I submit that NOT disarmament is the crux of our problem, but the ART OF COEXISTENCE -- of living together and tolerating one another without seeking to subordinate or sublimate. Conquest of the world was always the aim of rising powers: Macedonia under Alexander the Great sought world peace through world domination. The Caesars instituted "Pax Romana," the Roman dream for universal peace which would be realized through Roman conquest. The supremacy of the white man taught by the British Empire was to insure peace eternally. The Bismarckian ambitions of the Emperor Wilhelm to secure peace in Europe by extending the German Empire from the Rhine to Baghdad. This was followed by the Third German Reich and the Hitler holocaust. Today, Communism seeks peace through conquest, and even the benevolence of the United States is a form of "capturing" people to our way of life.

Thus, we find ourselves between two antagonistic forces, each seeking to dominate the world in the name of PEACE: either in an all-embracing bear's hug, or under the shadow of the spreading wings of the eagle. Whereas what the world most needs today is a recognition of God as the Ruler or man and a reaffirmation that all men are crated equal and enjoy the same rights to determine their destiny.

Our own Dr.

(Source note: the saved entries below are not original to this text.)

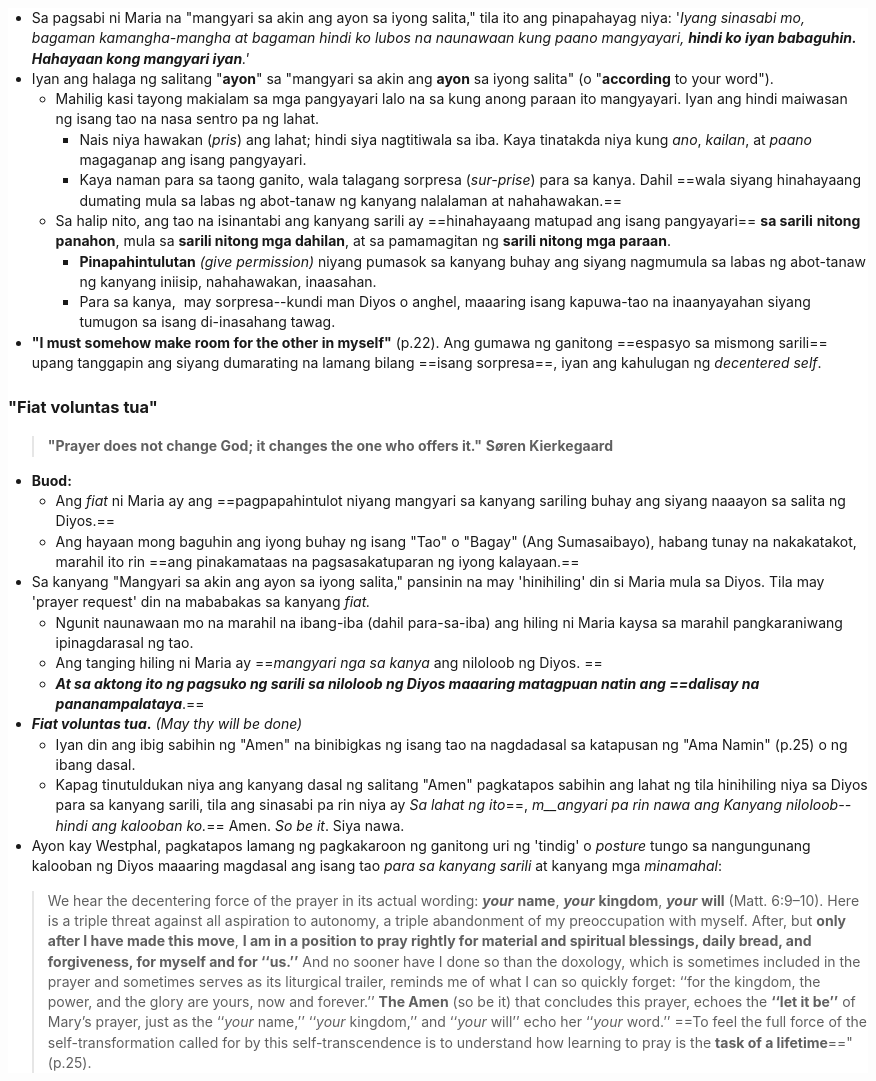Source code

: - Sa pagsabi ni Maria na "mangyari sa akin ang ayon sa iyong salita," tila ito ang pinapahayag niya: '_Iyang sinasabi mo, bagaman kamangha-mangha at bagaman hindi ko lubos na naunawaan kung paano mangyayari, **hindi ko iyan babaguhin. Hahayaan kong mangyari iyan**.'_
- Iyan ang halaga ng salitang "**ayon**" sa "mangyari sa akin ang **ayon** sa iyong salita" (o "**according** to your word").
	- Mahilig kasi tayong makialam sa mga pangyayari lalo na sa kung anong paraan ito mangyayari. Iyan ang hindi maiwasan ng isang tao na nasa sentro pa ng lahat.
		- Nais niya hawakan (_pris_) ang lahat; hindi siya nagtitiwala sa iba. Kaya tinatakda niya kung _ano_, _kailan_, at _paano_ magaganap ang isang pangyayari. 
		- Kaya naman para sa taong ganito, wala talagang sorpresa (_sur-prise_) para sa kanya. Dahil ==wala siyang hinahayaang dumating mula sa labas ng abot-tanaw ng kanyang nalalaman at nahahawakan.==
	- Sa halip nito, ang tao na isinantabi ang kanyang sarili ay ==hinahayaang matupad ang isang pangyayari== **sa sarili** **nitong panahon**, mula sa **sarili nitong mga dahilan**, at sa pamamagitan ng **sarili nitong mga paraan**.
		- **Pinapahintulutan** *(give permission)* niyang pumasok sa kanyang buhay ang siyang nagmumula sa labas ng abot-tanaw ng kanyang iniisip, nahahawakan, inaasahan. 
		- Para sa kanya,  may sorpresa--kundi man Diyos o anghel, maaaring isang kapuwa-tao na inaanyayahan siyang tumugon sa isang di-inasahang tawag.
- **"I must somehow make room for the other in myself"** (p.22). Ang gumawa ng ganitong ==espasyo sa mismong sarili== upang tanggapin ang siyang dumarating na lamang bilang ==isang sorpresa==, iyan ang kahulugan ng _decentered self_.

### "Fiat voluntas tua"
> **"Prayer does not change God; it changes the one who offers it."**
> **Søren Kierkegaard**

- **Buod:**
	- Ang _fiat_ ni Maria ay ang ==pagpapahintulot niyang mangyari sa kanyang sariling buhay ang siyang naaayon sa salita ng Diyos.==
	- Ang hayaan mong baguhin ang iyong buhay ng isang "Tao" o "Bagay" (Ang Sumasaibayo), habang tunay na nakakatakot, marahil ito rin ==ang pinakamataas na pagsasakatuparan ng iyong kalayaan.==
- Sa kanyang "Mangyari sa akin ang ayon sa iyong salita," pansinin na may 'hinihiling' din si Maria mula sa Diyos. Tila may 'prayer request' din na mababakas sa kanyang _fiat._
	- Ngunit naunawaan mo na marahil na ibang-iba (dahil para-sa-iba) ang hiling ni Maria kaysa sa marahil pangkaraniwang ipinagdarasal ng tao. 
	- Ang tanging hiling ni Maria ay ==_mangyari nga_ _sa kanya_ ang niloloob ng Diyos. ==
	- **_At sa aktong ito ng pagsuko ng sarili sa niloloob ng Diyos maaaring matagpuan natin ang ==dalisay na pananampalataya_**.==
- **_Fiat voluntas tua_.** *(May thy will be done)*
	- Iyan din ang ibig sabihin ng "Amen" na binibigkas ng isang tao na nagdadasal sa katapusan ng "Ama Namin" (p.25) o ng ibang dasal. 
	- Kapag tinutuldukan niya ang kanyang dasal ng salitang "Amen" pagkatapos sabihin ang lahat ng tila hinihiling niya sa Diyos para sa kanyang sarili, tila ang sinasabi pa rin niya ay _Sa lahat ng ito_==, _m__angyari pa rin nawa ang Kanyang niloloob--hindi ang kalooban ko._== Amen. _So be it_. Siya nawa.
- Ayon kay Westphal, pagkatapos lamang ng pagkakaroon ng ganitong uri ng 'tindig' o _posture_ tungo sa nangungunang kalooban ng Diyos maaaring magdasal ang isang tao _para sa kanyang sarili_ at kanyang mga _minamahal_:

> We hear the decentering force of the prayer in its actual wording: **_your_** **name**, **_your_** **kingdom**, **_your_** **will** (Matt. 6:9–10). Here is a triple threat against all aspiration to autonomy, a triple abandonment of my preoccupation with myself. After, but **only after I have made this move**, **I am in a position to pray rightly for material and spiritual blessings, daily bread, and forgiveness, for myself and for ‘‘us.’’** And no sooner have I done so than the doxology, which is sometimes included in the prayer and sometimes serves as its liturgical trailer, reminds me of what I can so quickly forget: ‘‘for the kingdom, the power, and the glory are yours, now and forever.’’ **The Amen** (so be it) that concludes this prayer, echoes the **‘‘let it be’’** of Mary’s prayer, just as the ‘‘_your_ name,’’ ‘‘_your_ kingdom,’’ and ‘‘_your_ will’’ echo her ‘‘_your_ word.’’ ==To feel the full force of the self-transformation called for by this self-transcendence is to understand how learning to pray is the **task of a lifetime**==" (p.25).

Louis Finkelstein, Chancellor of the Jewish Theological Seminary, recently had occasion to say, "There is a cry abroad for more scientists, engineers, and inventors to help us keep pace with the Soviets in power. But I want to suggest that an even more urgent and important need exists for which all men with vision might well cry: 'for men of stature and significance, of dedication and of love for God and man, who can translate the words of the Prophets into the policies of the nations!'

What a great summit meeting looms ahead of us once our nation has risen to the challenge of the times, and can bargain not on terms on which -- even if we win -- we lose, but on those on which we -- even if we are beaten -- we win! What a glorious summit conference in which the representatives of the free world would argue with their opponents not simply about political and military advantages, about who can more easily destroy the other; but about who is helping make men free, significant, worthy of their great privilege as children and creatures of God!

The prophetic approach to peace is universal justice -- individual righteousness and human fellowship: let these conditions be established, and the ambitions for permanent peace will be there. It will mean a society devoted to the improvement of the individual, to the improvement of the common lot of society, to the improvement of the world at large -- rather than to the exploitation of the many for the sake of the few, or of the weak nations for the sake of the strong. Such disposition will make unnecessary mighty armies, secret treaties, and shrewd diplomacy. The way to peace is not through threats and counter-threats. It will not be attained with larger, more effective Intercontinental Ballistic Missiles and weapons of destruction. The way to peace is a sincere desire to live with one another. Yea, it will bring nearer the day of which the Prophets dreamed: the day of universal godliness and peace. "V'timloch atah hashem levad'chah al kol ma'asechah -- And Thou alone, O Lord, wilt rule over all Thy creations."

"There will be a breaking up of swords
When the new morning makes us whole."